- Color of berry skin: Blanc
- Species: Vitis vinifera
- Also called: See list of synonyms
- Origin: Bosnia and Herzegovina
- Notable regions: Herzegovina
- VIVC number: 13446

= Žilavka =

Variety of grape

Žilavka is a white wine grape variety planted primarily in the Mostar region of Herzegovina, the southern area of Bosnia and Herzegovina. As a varietal wine, Žilavka is known for its bright freshness and acidity. Ideal for general meal pairings, it is often oak aged as a "barrique" vintage that present more full bodied and earthy wines with nutty aspects that were more prevalent in the wines produced in the early 2000s and before.

Widely planted throughout the former Yugoslavia, Žilavka used to only be a minor blending grape that was used throughout the former country. These days, the wine has come into its own and is bottled as a single varietal alongside the other main grape of Herzegovina wine production, Blatina.

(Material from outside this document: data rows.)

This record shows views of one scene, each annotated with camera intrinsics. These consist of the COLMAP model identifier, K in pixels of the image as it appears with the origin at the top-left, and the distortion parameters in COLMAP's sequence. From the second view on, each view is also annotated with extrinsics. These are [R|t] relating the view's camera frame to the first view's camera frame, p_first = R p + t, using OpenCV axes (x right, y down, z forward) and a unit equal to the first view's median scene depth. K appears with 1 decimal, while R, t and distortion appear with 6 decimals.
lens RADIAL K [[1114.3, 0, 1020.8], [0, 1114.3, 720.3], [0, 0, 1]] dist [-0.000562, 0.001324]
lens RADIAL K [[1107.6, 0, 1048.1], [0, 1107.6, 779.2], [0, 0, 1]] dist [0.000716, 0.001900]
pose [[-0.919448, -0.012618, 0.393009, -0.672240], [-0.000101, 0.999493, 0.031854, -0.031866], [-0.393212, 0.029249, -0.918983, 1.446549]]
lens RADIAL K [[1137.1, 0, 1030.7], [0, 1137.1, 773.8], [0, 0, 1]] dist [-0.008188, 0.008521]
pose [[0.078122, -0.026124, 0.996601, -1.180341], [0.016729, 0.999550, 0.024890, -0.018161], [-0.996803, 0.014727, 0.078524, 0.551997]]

Production is generally focused in the area south of Mostar around the villages of Čitluk, Međugorje, Ljubuški, and Čapljina with notable producers such as Nuić, Škegro, Brkić, Vinarija Čitluk, Zadro and Vitai/Gangaš.

==Synonyms==
Žilavka is also known under the synonyms Mostarska, Mostarska Žilavka, Zhelavka Biella, Žilava Hercegovačka, Zilavka, Žilavka Bijela, and Žilavka Mostarska.